Past campaigns

SSMU General Assembly motion 2016

At the Students’ Society of McGill University (SSMU) Winter 2016 General Assembly (GA) on February 22, 2016, the motion to support BDS was passed, with 512 in favour, 387 opposed, and 14 abstentions. However, in online ratification, the motion was nullified with 2819 (57%) voting no, 2119 (43%) voting yes, and 348 (6.6%) abstentions.

We will be pursuing recourse for the fact that there was illegal campaigning to vote no on the motion.

Thanks to everyone for all your support. The fight is not over.

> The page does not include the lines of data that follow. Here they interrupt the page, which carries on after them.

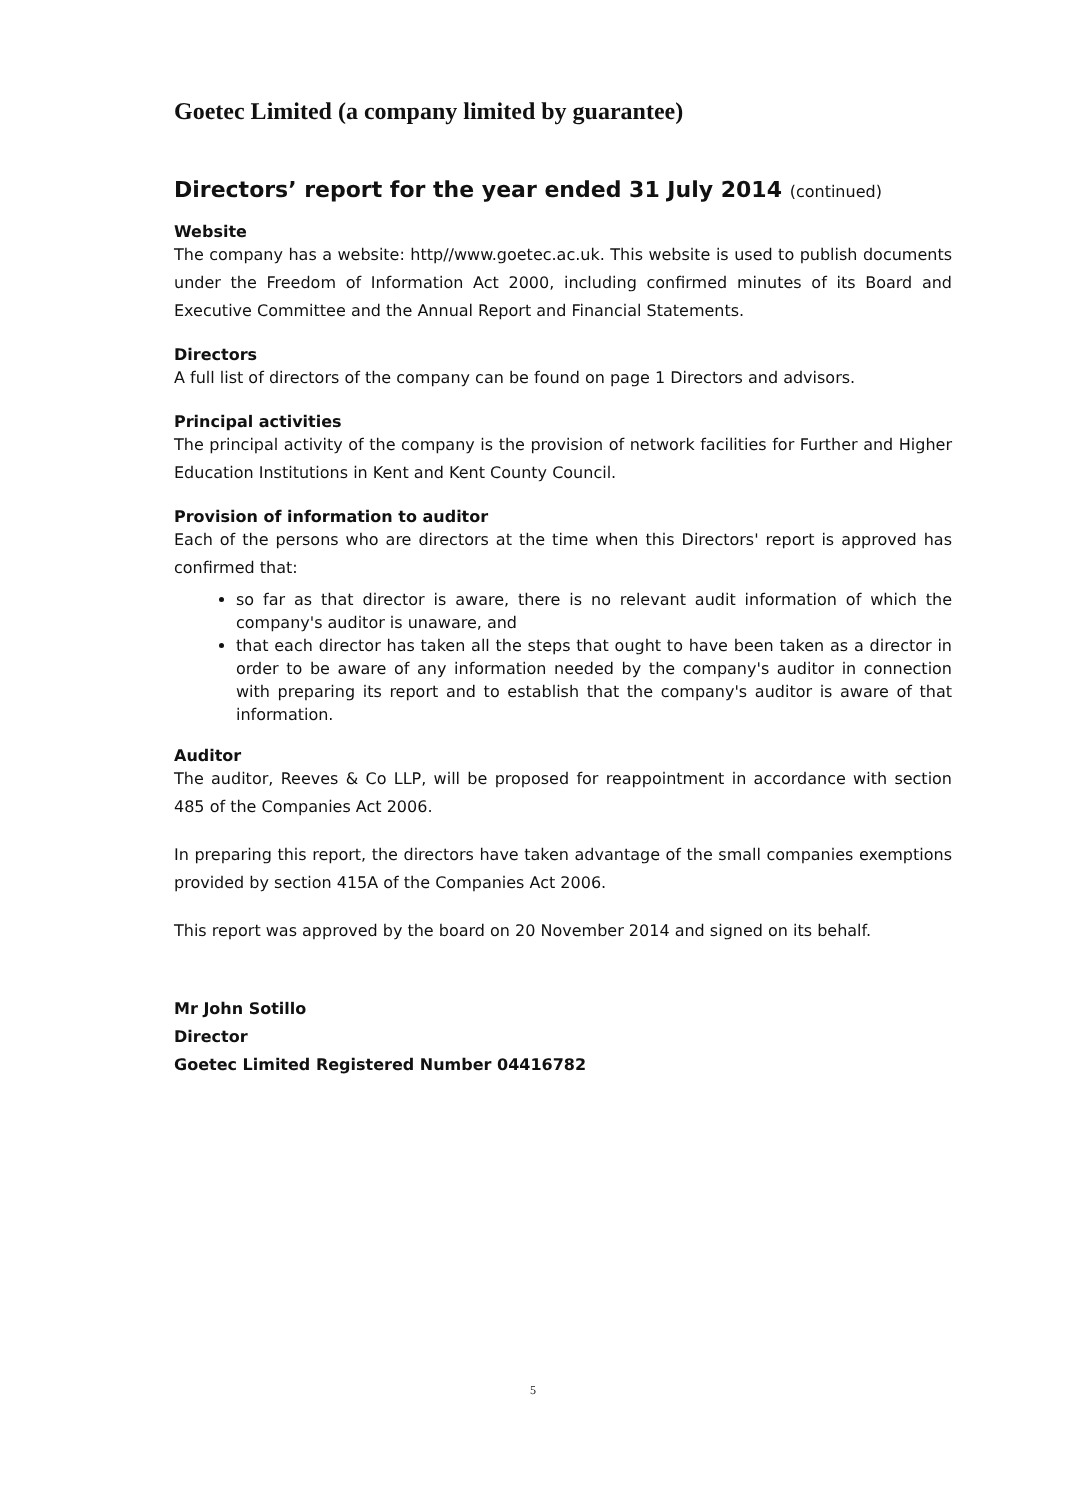Goetec Limited (a company limited by guarantee)
Directors’ report for the year ended 31 July 2014 (continued)
Website
The company has a website: http//www.goetec.ac.uk. This website is used to publish documents under the Freedom of Information Act 2000, including confirmed minutes of its Board and Executive Committee and the Annual Report and Financial Statements.
Directors
A full list of directors of the company can be found on page 1 Directors and advisors.
Principal activities
The principal activity of the company is the provision of network facilities for Further and Higher Education Institutions in Kent and Kent County Council.
Provision of information to auditor
Each of the persons who are directors at the time when this Directors' report is approved has confirmed that:
so far as that director is aware, there is no relevant audit information of which the company's auditor is unaware, and
that each director has taken all the steps that ought to have been taken as a director in order to be aware of any information needed by the company's auditor in connection with preparing its report and to establish that the company's auditor is aware of that information.
Auditor
The auditor, Reeves & Co LLP, will be proposed for reappointment in accordance with section 485 of the Companies Act 2006.
In preparing this report, the directors have taken advantage of the small companies exemptions provided by section 415A of the Companies Act 2006.
This report was approved by the board on 20 November 2014 and signed on its behalf.
Mr John Sotillo
Director
Goetec Limited Registered Number 04416782
5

Motion Regarding Support for the Boycott, Divestment and Sanctions Movement:

WHEREAS, the SSMU Constitution states that “the SSMU commits to demonstrating leadership in matters of human rights [and] social justice,”1 and the SSMU Equity Policy states that “the SSMU – an organization working with individuals, in groups, within organizations, and across a wide social and political context – shall promote a functional and anti-oppressive environment”2 ;

WHEREAS, in 2005, over 170 Palestinian civil society organizations called for Boycott, Divestment and Sanctions (BDS) against Israel, and called “upon international civil society organizations and people of conscience all over the world to impose broad boycotts and implement divestment initiatives against Israel similar to those applied to South Africa in the apartheid era”3 ;

WHEREAS, this call for BDS states that such campaigns are to remain in place “until Israel meets its obligation to recognize the Palestinian people’s inalienable right to self-determination and fully complies with the precepts of international law by: 1. Ending its occupation and colonization of all Arab lands captured in 1967 and dismantling the Wall; 2. Recognizing the fundamental rights of the Arab-Palestinian citizens of Israel to full equality; and 3. Respecting, protecting and promoting the rights of Palestinian refugees to return to their homes and properties as stipulated in UN resolution 194”;

WHEREAS McGill holds investments in Mizrahi-Tefahot Bank,4 which operates branches in illegal Israeli settlements and provides mortgages to homebuyers and financial services to local authorities, and finances construction on settlements internationally recognized as illegal5 ;

WHEREAS, McGill holds investments in L-3 Communications,6 a company that supplied equipment to Israeli checkpoints and border crossings into Gaza, provided engines for Israeli tanks, and in collaboration with Elbit Systems assembled the Hermes 900 Unmanned Arial Vehicle (UAV) used in Operation Protective Edge, in which Palestinians were targeted by Israeli tank fire and air strikes7 ;

WHEREAS, McGill holds investments in Re/Max,8 which sells real estate in Israel’s illegal settlements, thereby facilitating and profiting from the transfer of Israeli citizens into settlements in occupied Palestinian territory, which violates article 49 of the Fourth Geneva convention9 ;

WHEREAS, similar measures have been taken by organizations including the United Methodist Church,10 the Presbyterian Church (USA),11 the Canadian Union of Postal Workers, the Canadian Union of Public Employees (Ontario), the Federation nationale des enseignantes et des enseignants du Québec,12 and student unions at Concordia University,13 York University,14 Carleton University,15 University of California Los Angeles (UCLA),16 Stanford University,17 Northwestern University,18 and DePaul University19;

BE IT RESOLVED, THAT the SSMU support campaigns associated with the BDS movement through the office of the VP External, including the campaign to divest from corporations complicit in the occupation of the Palestinian territories;

BE IT RESOLVED, THAT the SSMU President lobby the McGill Board of Governors in support of BDS campaigns by:

  • Reading a statement in support of divestment from companies profiting from violations of Palestinian human rights at all Board of Governors meetings;
  • Recommending no less than the complete divestment of holdings in such companies and implementation of an investment screen that would prevent future investments in similar companies.